Jovem perdeu polegar carregando cana à noite no escuro
Segundo a procuradora Ileana Neiva, as duas usinas também estariam tentando burlar direitos trabalhistas dos trabalhadores de campo para não pagar as horas de viagem entre as residências e o local de trabalho (horas “in itinere”). “O pagamento das horas in itinere consta da convenção coletiva firmada com a Federação dos Trabalhadores na Agricultura do Estado do Rio Grande do Norte (FETARN). Então as usinas passaram a negociar com o sindicato dos trabalhadores da indústria, que não cobra este pagamento, alegando que tratoristas e motoristas de colheitadeiras seriam trabalhadores industriais. Isso é um absurdo”, afirma a procuradora. As duas usinas sofreram autuações referentes a esta tentativa de fraude.
Certificação social
Para a procuradora Ileana Neiva, porém, o grande número de autuações e a gravidade das violações trabalhistas encontradas nas usinas é um forte indício de que há graves falhas na fiscalização do Compromisso. “É um absurdo usinas com tal grau de irregularidades serem agraciadas com o selo de conformidade do governo”, avalia a procuradora. Segundo ela, como o Compromisso Nacional inclui uma auditoria que aprovou as duas unidades em questão, passam a pesar dúvidas e questionamentos sobre a eficiência destes processos.
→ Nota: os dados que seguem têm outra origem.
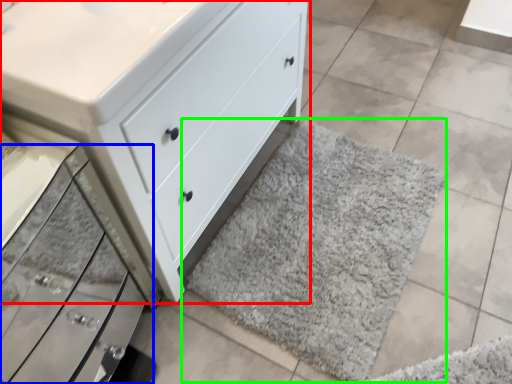
Question: Which is nearer to the chest of drawers (highlighted by a red box)? drawer (highlighted by a blue box) or bath mat (highlighted by a green box).

Choices:
 (A) drawer
 (B) bath mat

Answer: (A)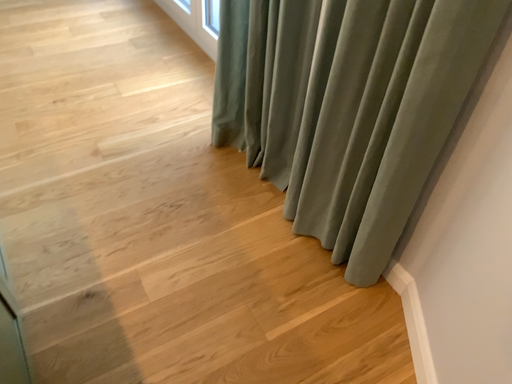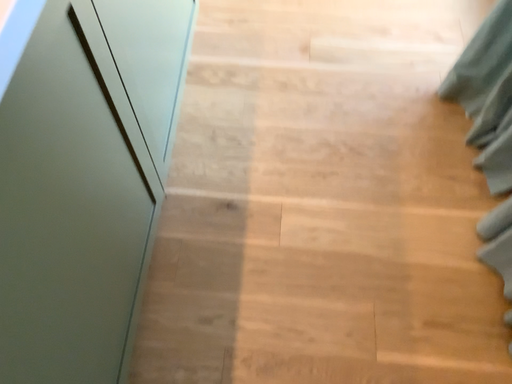
Question: How did the camera likely rotate when shooting the video?

Choices:
 (A) rotated left
 (B) rotated right

Answer: (A)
Outra questão que preocupa o MPT em relação ao Compromisso Nacional é a limitação dos acordos de proteção dos trabalhadores. “Quando o Compromisso foi assinado, os empregadores se negaram a assumir a alimentação dos trabalhadores. Isto é grave, já que os canavieiros muitas vezes são obrigados a comer alimentos azedados em função da longa exposição ao sol. Depois, eles comem um arroz com feijão, que não é suficiente para sustentar um trabalhador com tal exigência de esforço físico. O MPT entende que o fornecimento de alimentos balanceados e frescos deve ser uma obrigação dos empregadores, o que teria que ser incluído no Compromisso”, avalia.
Não é a primeira crítica do MPT em relação ao selo social. Em São Paulo, o procurador do trabalho Rafael de Araújo Gomes, chegou a pedir na Justiça a suspensão da divulgação e do uso do “selo de conformidade” apontando “problemas, falhas, equívocos e fraudes”.
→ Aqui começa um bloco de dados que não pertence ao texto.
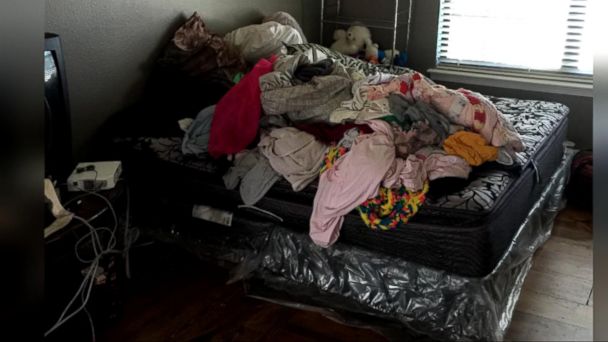
Where is `box tv`? box tv is located at coordinates (59, 80).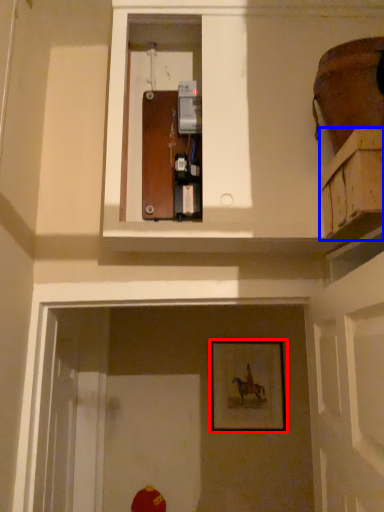
Question: Which of the following is the farthest to the observer, picture frame (highlighted by a red box) or cabinetry (highlighted by a blue box)?

Choices:
 (A) picture frame
 (B) cabinetry

Answer: (A)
De acordo com o MPT, depois da fiscalização foram realizadas audiências com as empresas investigadas, nas quais os procuradores propuseram a assinatura de termos de ajustamento de conduta (TACs) para sanar as irregularidades. A resposta das usinas deverá ser dada em audiência marcada para o dia 19 de dezembro, mas caso o compromisso não seja firmado o MPT/RN ajuizará ações civis públicas contra as usinas, inclusive com pedido de indenização pelo dano moral coletivo.